◆ What to work on ◆
Using the listing below, return each line exactly as it reads.

◆ Data for this task ◆
▽
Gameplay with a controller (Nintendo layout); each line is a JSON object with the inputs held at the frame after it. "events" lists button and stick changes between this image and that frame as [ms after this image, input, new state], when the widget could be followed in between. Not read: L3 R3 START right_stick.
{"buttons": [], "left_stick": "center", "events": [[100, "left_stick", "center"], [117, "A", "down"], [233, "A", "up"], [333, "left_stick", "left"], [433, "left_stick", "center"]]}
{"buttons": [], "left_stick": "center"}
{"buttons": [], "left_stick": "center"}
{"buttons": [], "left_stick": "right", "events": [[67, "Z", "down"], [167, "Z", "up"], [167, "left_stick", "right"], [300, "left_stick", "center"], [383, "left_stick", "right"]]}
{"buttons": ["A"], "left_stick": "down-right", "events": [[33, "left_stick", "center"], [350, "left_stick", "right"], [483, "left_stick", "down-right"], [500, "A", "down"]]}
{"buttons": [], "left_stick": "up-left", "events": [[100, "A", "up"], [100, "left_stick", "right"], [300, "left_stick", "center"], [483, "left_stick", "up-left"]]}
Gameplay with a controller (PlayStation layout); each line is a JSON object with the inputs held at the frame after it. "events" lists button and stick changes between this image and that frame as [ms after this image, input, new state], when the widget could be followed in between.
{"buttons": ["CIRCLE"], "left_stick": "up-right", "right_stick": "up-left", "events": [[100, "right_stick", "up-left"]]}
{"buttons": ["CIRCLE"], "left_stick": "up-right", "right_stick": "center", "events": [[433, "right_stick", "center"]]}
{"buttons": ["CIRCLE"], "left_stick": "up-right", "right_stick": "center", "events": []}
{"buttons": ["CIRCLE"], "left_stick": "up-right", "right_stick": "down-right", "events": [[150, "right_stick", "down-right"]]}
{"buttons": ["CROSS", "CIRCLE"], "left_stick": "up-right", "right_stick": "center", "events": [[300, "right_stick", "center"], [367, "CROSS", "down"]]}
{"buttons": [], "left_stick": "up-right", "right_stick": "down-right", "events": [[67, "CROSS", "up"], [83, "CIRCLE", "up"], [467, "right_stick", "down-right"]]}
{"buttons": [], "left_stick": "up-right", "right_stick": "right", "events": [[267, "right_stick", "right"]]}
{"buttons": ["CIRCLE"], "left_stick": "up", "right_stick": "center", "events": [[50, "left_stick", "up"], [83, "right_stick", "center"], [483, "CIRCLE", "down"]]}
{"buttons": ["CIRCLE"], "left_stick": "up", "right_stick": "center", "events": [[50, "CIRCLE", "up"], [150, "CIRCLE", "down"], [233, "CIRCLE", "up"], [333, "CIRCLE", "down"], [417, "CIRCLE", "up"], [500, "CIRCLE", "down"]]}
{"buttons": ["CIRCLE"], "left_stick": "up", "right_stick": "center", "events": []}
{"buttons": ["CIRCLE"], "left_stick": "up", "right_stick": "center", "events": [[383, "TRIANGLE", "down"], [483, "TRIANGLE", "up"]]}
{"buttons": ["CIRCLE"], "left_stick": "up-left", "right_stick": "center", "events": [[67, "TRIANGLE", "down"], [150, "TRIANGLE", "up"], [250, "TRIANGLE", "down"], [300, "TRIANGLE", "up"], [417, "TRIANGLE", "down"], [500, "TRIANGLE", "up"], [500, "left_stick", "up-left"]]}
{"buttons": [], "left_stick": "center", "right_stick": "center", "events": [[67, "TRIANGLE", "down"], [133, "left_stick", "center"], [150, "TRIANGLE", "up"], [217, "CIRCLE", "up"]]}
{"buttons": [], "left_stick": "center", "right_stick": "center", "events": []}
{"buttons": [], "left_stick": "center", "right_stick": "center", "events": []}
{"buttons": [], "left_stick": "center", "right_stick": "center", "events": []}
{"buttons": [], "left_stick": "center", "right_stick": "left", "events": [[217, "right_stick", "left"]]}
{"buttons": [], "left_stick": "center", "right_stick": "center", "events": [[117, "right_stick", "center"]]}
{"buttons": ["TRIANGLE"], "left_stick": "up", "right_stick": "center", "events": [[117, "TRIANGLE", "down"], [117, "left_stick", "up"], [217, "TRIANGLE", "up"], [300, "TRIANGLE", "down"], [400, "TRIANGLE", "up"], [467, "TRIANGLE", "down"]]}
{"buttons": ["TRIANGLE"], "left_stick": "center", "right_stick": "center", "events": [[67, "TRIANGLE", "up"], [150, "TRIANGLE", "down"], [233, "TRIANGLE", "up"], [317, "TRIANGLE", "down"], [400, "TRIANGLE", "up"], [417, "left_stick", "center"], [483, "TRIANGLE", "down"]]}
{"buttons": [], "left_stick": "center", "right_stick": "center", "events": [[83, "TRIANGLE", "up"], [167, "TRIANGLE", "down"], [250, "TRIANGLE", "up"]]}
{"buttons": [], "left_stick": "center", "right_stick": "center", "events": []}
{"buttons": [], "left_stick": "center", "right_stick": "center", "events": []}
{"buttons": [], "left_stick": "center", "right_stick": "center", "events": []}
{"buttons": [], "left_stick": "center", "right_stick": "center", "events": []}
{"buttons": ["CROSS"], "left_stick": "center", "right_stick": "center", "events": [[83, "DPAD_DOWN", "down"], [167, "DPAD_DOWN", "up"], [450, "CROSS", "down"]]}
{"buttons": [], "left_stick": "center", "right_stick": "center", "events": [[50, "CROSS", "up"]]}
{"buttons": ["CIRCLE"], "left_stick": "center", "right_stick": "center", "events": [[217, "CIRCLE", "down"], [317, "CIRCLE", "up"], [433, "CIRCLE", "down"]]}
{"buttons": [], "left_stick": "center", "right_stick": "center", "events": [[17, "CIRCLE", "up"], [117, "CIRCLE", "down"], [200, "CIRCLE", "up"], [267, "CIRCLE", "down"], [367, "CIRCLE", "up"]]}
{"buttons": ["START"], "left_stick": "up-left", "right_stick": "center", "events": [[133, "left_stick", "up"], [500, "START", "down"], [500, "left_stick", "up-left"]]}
△
◆ Solution to the problem ◆
Gameplay with a controller (Nintendo layout); each line is a JSON object with the inputs held at the frame after it. "events" lists button and stick changes between this image and that frame as [ms after this image, input, new state], when the widget could be followed in between. Not read: L3 R3 START right_stick.
{"buttons": [], "left_stick": "center", "events": [[100, "left_stick", "center"], [117, "A", "down"], [233, "A", "up"], [333, "left_stick", "left"], [433, "left_stick", "center"]]}
{"buttons": [], "left_stick": "center"}
{"buttons": [], "left_stick": "center"}
{"buttons": [], "left_stick": "right", "events": [[67, "Z", "down"], [167, "Z", "up"], [167, "left_stick", "right"], [300, "left_stick", "center"], [383, "left_stick", "right"]]}
{"buttons": ["A"], "left_stick": "down-right", "events": [[33, "left_stick", "center"], [350, "left_stick", "right"], [483, "left_stick", "down-right"], [500, "A", "down"]]}
{"buttons": [], "left_stick": "up-left", "events": [[100, "A", "up"], [100, "left_stick", "right"], [300, "left_stick", "center"], [483, "left_stick", "up-left"]]}
Gameplay with a controller (PlayStation layout); each line is a JSON object with the inputs held at the frame after it. "events" lists button and stick changes between this image and that frame as [ms after this image, input, new state], when the widget could be followed in between.
{"buttons": ["CIRCLE"], "left_stick": "up-right", "right_stick": "up-left", "events": [[100, "right_stick", "up-left"]]}
{"buttons": ["CIRCLE"], "left_stick": "up-right", "right_stick": "center", "events": [[433, "right_stick", "center"]]}
{"buttons": ["CIRCLE"], "left_stick": "up-right", "right_stick": "center", "events": []}
{"buttons": ["CIRCLE"], "left_stick": "up-right", "right_stick": "down-right", "events": [[150, "right_stick", "down-right"]]}
{"buttons": ["CROSS", "CIRCLE"], "left_stick": "up-right", "right_stick": "center", "events": [[300, "right_stick", "center"], [367, "CROSS", "down"]]}
{"buttons": [], "left_stick": "up-right", "right_stick": "down-right", "events": [[67, "CROSS", "up"], [83, "CIRCLE", "up"], [467, "right_stick", "down-right"]]}
{"buttons": [], "left_stick": "up-right", "right_stick": "right", "events": [[267, "right_stick", "right"]]}
{"buttons": ["CIRCLE"], "left_stick": "up", "right_stick": "center", "events": [[50, "left_stick", "up"], [83, "right_stick", "center"], [483, "CIRCLE", "down"]]}
{"buttons": ["CIRCLE"], "left_stick": "up", "right_stick": "center", "events": [[50, "CIRCLE", "up"], [150, "CIRCLE", "down"], [233, "CIRCLE", "up"], [333, "CIRCLE", "down"], [417, "CIRCLE", "up"], [500, "CIRCLE", "down"]]}
{"buttons": ["CIRCLE"], "left_stick": "up", "right_stick": "center", "events": []}
{"buttons": ["CIRCLE"], "left_stick": "up", "right_stick": "center", "events": [[383, "TRIANGLE", "down"], [483, "TRIANGLE", "up"]]}
{"buttons": ["CIRCLE"], "left_stick": "up-left", "right_stick": "center", "events": [[67, "TRIANGLE", "down"], [150, "TRIANGLE", "up"], [250, "TRIANGLE", "down"], [300, "TRIANGLE", "up"], [417, "TRIANGLE", "down"], [500, "TRIANGLE", "up"], [500, "left_stick", "up-left"]]}
{"buttons": [], "left_stick": "center", "right_stick": "center", "events": [[67, "TRIANGLE", "down"], [133, "left_stick", "center"], [150, "TRIANGLE", "up"], [217, "CIRCLE", "up"]]}
{"buttons": [], "left_stick": "center", "right_stick": "center", "events": []}
{"buttons": [], "left_stick": "center", "right_stick": "center", "events": []}
{"buttons": [], "left_stick": "center", "right_stick": "center", "events": []}
{"buttons": [], "left_stick": "center", "right_stick": "left", "events": [[217, "right_stick", "left"]]}
{"buttons": [], "left_stick": "center", "right_stick": "center", "events": [[117, "right_stick", "center"]]}
{"buttons": ["TRIANGLE"], "left_stick": "up", "right_stick": "center", "events": [[117, "TRIANGLE", "down"], [117, "left_stick", "up"], [217, "TRIANGLE", "up"], [300, "TRIANGLE", "down"], [400, "TRIANGLE", "up"], [467, "TRIANGLE", "down"]]}
{"buttons": ["TRIANGLE"], "left_stick": "center", "right_stick": "center", "events": [[67, "TRIANGLE", "up"], [150, "TRIANGLE", "down"], [233, "TRIANGLE", "up"], [317, "TRIANGLE", "down"], [400, "TRIANGLE", "up"], [417, "left_stick", "center"], [483, "TRIANGLE", "down"]]}
{"buttons": [], "left_stick": "center", "right_stick": "center", "events": [[83, "TRIANGLE", "up"], [167, "TRIANGLE", "down"], [250, "TRIANGLE", "up"]]}
{"buttons": [], "left_stick": "center", "right_stick": "center", "events": []}
{"buttons": [], "left_stick": "center", "right_stick": "center", "events": []}
{"buttons": [], "left_stick": "center", "right_stick": "center", "events": []}
{"buttons": [], "left_stick": "center", "right_stick": "center", "events": []}
{"buttons": ["CROSS"], "left_stick": "center", "right_stick": "center", "events": [[83, "DPAD_DOWN", "down"], [167, "DPAD_DOWN", "up"], [450, "CROSS", "down"]]}
{"buttons": [], "left_stick": "center", "right_stick": "center", "events": [[50, "CROSS", "up"]]}
{"buttons": ["CIRCLE"], "left_stick": "center", "right_stick": "center", "events": [[217, "CIRCLE", "down"], [317, "CIRCLE", "up"], [433, "CIRCLE", "down"]]}
{"buttons": [], "left_stick": "center", "right_stick": "center", "events": [[17, "CIRCLE", "up"], [117, "CIRCLE", "down"], [200, "CIRCLE", "up"], [267, "CIRCLE", "down"], [367, "CIRCLE", "up"]]}
{"buttons": ["START"], "left_stick": "up-left", "right_stick": "center", "events": [[133, "left_stick", "up"], [500, "START", "down"], [500, "left_stick", "up-left"]]}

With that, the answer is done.